Instruction = List every line of the rows below as a numbered list, skipping blank lines and leaving out the pictures.

"""

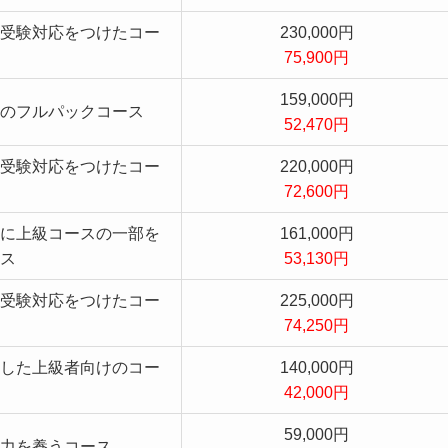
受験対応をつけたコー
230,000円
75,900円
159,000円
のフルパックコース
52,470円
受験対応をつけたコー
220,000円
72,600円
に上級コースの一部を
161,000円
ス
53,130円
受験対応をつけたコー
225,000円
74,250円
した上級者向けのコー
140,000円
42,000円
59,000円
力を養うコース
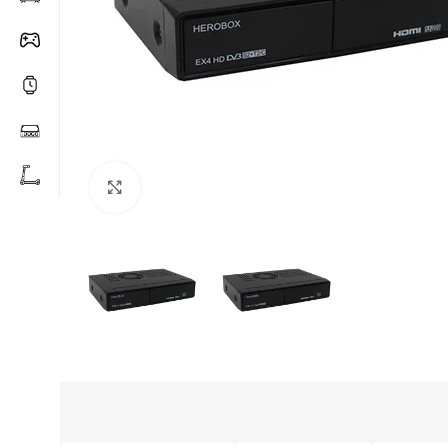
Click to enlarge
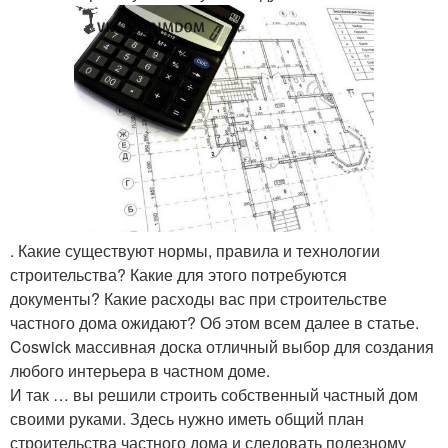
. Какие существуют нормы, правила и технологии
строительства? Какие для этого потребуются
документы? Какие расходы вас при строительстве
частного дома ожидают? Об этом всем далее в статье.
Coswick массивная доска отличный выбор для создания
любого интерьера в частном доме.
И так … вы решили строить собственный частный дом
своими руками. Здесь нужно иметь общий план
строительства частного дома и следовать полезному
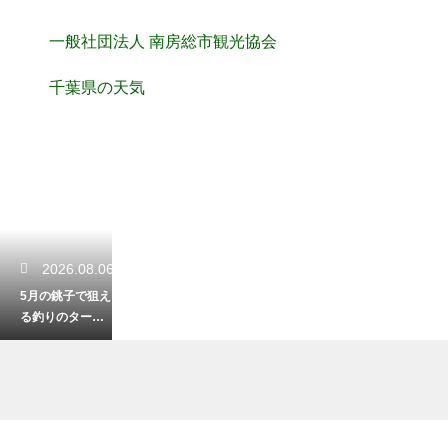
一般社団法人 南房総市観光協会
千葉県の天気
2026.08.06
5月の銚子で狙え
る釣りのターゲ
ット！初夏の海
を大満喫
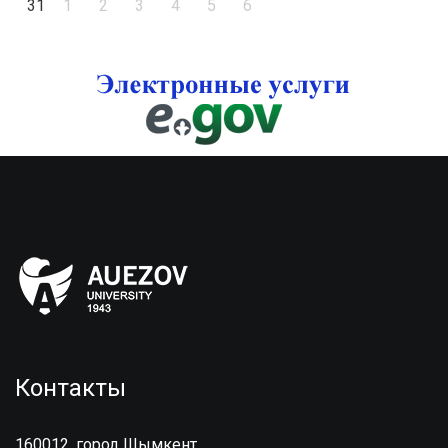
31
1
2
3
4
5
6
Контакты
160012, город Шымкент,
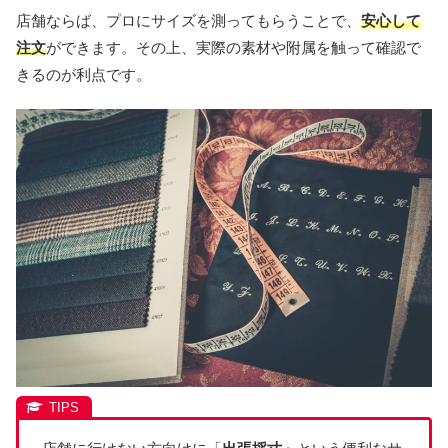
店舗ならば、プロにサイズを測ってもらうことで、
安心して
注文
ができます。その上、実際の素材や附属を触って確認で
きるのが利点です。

"""

Expected answer =
1. 受験対応をつけたコー
2. 230,000円
3. 75,900円
4. 159,000円
5. のフルパックコース
6. 52,470円
7. 受験対応をつけたコー
8. 220,000円
9. 72,600円
10. に上級コースの一部を
11. 161,000円
12. ス
13. 53,130円
14. 受験対応をつけたコー
15. 225,000円
16. 74,250円
17. した上級者向けのコー
18. 140,000円
19. 42,000円
20. 59,000円
21. 力を養うコース
22. Click to enlarge
23. . Какие существуют нормы, правила и технологии
24. строительства? Какие для этого потребуются
25. документы? Какие расходы вас при строительстве
26. частного дома ожидают? Об этом всем далее в статье.
27. Coswick массивная доска отличный выбор для создания
28. любого интерьера в частном доме.
29. И так … вы решили строить собственный частный дом
30. своими руками. Здесь нужно иметь общий план
31. строительства частного дома и следовать полезному
32. 一般社団法人 南房総市観光協会
33. 千葉県の天気
34. 2026.08.06
35. 5月の銚子で狙え
36. る釣りのターゲ
37. ット！初夏の海
38. を大満喫
39. 31
40. 1
41. 2
42. 3
43. 4
44. 5
45. 6
46. Контакты
47. 160012, город Шымкент,
48. 店舗ならば、プロにサイズを測ってもらうことで、
49. 安心して
50. 注文
51. ができます。その上、実際の素材や附属を触って確認で
52. きるのが利点です。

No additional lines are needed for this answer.